According to the website Out of the Fog, which focuses on dealing with people with personality disorders (who are almost always, incidentally, emotional abusers), domestic theft is

[c]onsuming or taking control of a resource or asset belonging to (or shared with) a family member, partner or spouse without first obtaining their approval.

There’s a sense of entitlement that abusive parents have to their children’s money and things. They may genuinely believe that this promotes good family relationships when in reality it demonstrates lack of respect for their children.
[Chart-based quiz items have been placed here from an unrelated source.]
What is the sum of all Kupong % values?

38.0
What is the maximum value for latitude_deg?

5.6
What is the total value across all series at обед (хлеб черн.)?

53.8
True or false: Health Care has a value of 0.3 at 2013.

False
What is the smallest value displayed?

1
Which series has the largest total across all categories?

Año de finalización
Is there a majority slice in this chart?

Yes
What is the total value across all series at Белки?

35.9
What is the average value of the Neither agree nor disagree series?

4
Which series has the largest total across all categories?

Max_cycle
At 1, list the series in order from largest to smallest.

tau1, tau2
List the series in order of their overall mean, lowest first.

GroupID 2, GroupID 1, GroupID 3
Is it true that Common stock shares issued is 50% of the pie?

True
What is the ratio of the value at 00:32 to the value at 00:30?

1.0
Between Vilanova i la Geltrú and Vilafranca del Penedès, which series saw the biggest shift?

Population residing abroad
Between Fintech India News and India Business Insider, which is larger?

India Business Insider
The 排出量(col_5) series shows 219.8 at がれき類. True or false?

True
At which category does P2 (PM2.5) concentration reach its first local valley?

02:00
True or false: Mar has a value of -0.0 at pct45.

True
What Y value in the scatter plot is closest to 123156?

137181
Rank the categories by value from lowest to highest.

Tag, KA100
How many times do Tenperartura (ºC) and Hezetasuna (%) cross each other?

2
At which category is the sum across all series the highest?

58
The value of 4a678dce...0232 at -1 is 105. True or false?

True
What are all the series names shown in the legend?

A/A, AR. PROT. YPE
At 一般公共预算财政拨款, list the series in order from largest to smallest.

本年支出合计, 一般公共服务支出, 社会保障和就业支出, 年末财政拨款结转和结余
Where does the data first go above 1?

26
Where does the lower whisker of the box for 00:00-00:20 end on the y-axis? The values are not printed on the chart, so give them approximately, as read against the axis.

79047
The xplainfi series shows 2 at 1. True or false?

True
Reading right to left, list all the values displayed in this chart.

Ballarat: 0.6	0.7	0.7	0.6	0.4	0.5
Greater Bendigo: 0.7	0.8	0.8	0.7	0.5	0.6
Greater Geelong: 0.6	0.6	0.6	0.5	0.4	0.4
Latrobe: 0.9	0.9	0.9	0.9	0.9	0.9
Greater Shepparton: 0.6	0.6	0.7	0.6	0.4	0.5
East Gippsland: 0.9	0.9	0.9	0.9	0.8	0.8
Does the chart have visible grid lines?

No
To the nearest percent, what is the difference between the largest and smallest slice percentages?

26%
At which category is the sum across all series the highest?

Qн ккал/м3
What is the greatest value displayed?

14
This may happen more often in enmeshed families. Such families set up a dynamic where family members aren’t autonomous. They’re simply one part in this dehumanized thing called The Family. Psychologically, these enmeshed parents consider their children’s money and things as their money and things. If their children protest, they may tell them they’re being selfish, which again denies their right to have their money and things respected.




For instance, my brother and sister were embroiled in a domestic theft issue involving a loan that my parents received from my brother. They were paying the loan back out of rental property they had. When my sister lost a source of income, they decided to use the money that had been paying back the loan to support her. One could say that the rental property funds belonged to my brother until the large sum of money he loaned them was paid off. He certainly saw it that way. Neither child was consulted on this decision. They were simply told that they had to accept it. My parents essentially viewed money owed to my brother as belonging to them, which is a form of domestic theft.

Financial abuse is a subtype of emotional abuse. The intent is to cripple us emotionally. Dependence is the easiest way for abusers to get us to do what they want, and limiting our access to material things or the ability to get material things for ourselves is an effective way to do that.